Copy every line of the material below word for word, keeping each line break where it is.

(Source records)
★ ★ ★

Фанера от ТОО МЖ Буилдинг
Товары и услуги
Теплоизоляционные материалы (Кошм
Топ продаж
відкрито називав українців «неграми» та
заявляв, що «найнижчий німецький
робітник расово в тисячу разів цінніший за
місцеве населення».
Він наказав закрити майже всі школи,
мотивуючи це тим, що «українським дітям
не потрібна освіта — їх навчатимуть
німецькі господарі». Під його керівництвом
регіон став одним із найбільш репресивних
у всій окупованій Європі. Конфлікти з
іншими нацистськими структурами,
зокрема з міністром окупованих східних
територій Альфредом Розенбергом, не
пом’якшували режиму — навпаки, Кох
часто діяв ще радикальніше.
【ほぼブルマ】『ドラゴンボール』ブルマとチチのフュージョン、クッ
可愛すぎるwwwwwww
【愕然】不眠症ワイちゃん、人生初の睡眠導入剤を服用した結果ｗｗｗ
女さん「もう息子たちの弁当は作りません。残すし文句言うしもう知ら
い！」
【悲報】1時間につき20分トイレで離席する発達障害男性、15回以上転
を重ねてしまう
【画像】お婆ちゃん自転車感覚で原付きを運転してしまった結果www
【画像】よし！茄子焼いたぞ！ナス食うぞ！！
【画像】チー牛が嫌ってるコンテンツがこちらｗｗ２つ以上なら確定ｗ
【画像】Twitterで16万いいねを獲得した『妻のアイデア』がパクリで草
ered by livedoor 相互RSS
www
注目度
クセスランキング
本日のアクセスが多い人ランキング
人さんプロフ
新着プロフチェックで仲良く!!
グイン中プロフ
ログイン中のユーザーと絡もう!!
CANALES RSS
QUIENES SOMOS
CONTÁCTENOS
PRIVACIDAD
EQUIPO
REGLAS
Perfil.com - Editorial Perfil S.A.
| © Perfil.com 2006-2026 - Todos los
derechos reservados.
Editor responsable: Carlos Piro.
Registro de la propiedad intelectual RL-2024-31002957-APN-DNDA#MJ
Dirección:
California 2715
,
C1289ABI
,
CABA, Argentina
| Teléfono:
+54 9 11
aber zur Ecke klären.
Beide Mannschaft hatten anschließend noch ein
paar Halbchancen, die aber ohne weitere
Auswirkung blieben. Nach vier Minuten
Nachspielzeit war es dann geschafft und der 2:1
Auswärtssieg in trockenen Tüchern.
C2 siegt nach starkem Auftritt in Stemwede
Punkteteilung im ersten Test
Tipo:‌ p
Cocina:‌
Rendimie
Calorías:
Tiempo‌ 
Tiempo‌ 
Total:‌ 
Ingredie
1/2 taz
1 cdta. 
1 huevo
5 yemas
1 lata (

★ ★ ★

* Result of the exercise
Фанера от ТОО МЖ Буилдинг
Товары и услуги
Теплоизоляционные материалы (Кошм
Топ продаж
відкрито називав українців «неграми» та
заявляв, що «найнижчий німецький
робітник расово в тисячу разів цінніший за
місцеве населення».
Він наказав закрити майже всі школи,
мотивуючи це тим, що «українським дітям
не потрібна освіта — їх навчатимуть
німецькі господарі». Під його керівництвом
регіон став одним із найбільш репресивних
у всій окупованій Європі. Конфлікти з
іншими нацистськими структурами,
зокрема з міністром окупованих східних
територій Альфредом Розенбергом, не
пом’якшували режиму — навпаки, Кох
часто діяв ще радикальніше.
【ほぼブルマ】『ドラゴンボール』ブルマとチチのフュージョン、クッ
可愛すぎるwwwwwww
【愕然】不眠症ワイちゃん、人生初の睡眠導入剤を服用した結果ｗｗｗ
女さん「もう息子たちの弁当は作りません。残すし文句言うしもう知ら
い！」
【悲報】1時間につき20分トイレで離席する発達障害男性、15回以上転
を重ねてしまう
【画像】お婆ちゃん自転車感覚で原付きを運転してしまった結果www
【画像】よし！茄子焼いたぞ！ナス食うぞ！！
【画像】チー牛が嫌ってるコンテンツがこちらｗｗ２つ以上なら確定ｗ
【画像】Twitterで16万いいねを獲得した『妻のアイデア』がパクリで草
ered by livedoor 相互RSS
www
注目度
クセスランキング
本日のアクセスが多い人ランキング
人さんプロフ
新着プロフチェックで仲良く!!
グイン中プロフ
ログイン中のユーザーと絡もう!!
CANALES RSS
QUIENES SOMOS
CONTÁCTENOS
PRIVACIDAD
EQUIPO
REGLAS
Perfil.com - Editorial Perfil S.A.
| © Perfil.com 2006-2026 - Todos los
derechos reservados.
Editor responsable: Carlos Piro.
Registro de la propiedad intelectual RL-2024-31002957-APN-DNDA#MJ
Dirección:
California 2715
,
C1289ABI
,
CABA, Argentina
| Teléfono:
+54 9 11
aber zur Ecke klären.
Beide Mannschaft hatten anschließend noch ein
paar Halbchancen, die aber ohne weitere
Auswirkung blieben. Nach vier Minuten
Nachspielzeit war es dann geschafft und der 2:1
Auswärtssieg in trockenen Tüchern.
C2 siegt nach starkem Auftritt in Stemwede
Punkteteilung im ersten Test
Tipo:‌ p
Cocina:‌
Rendimie
Calorías:
Tiempo‌ 
Tiempo‌ 
Total:‌ 
Ingredie
1/2 taz
1 cdta. 
1 huevo
5 yemas
1 lata (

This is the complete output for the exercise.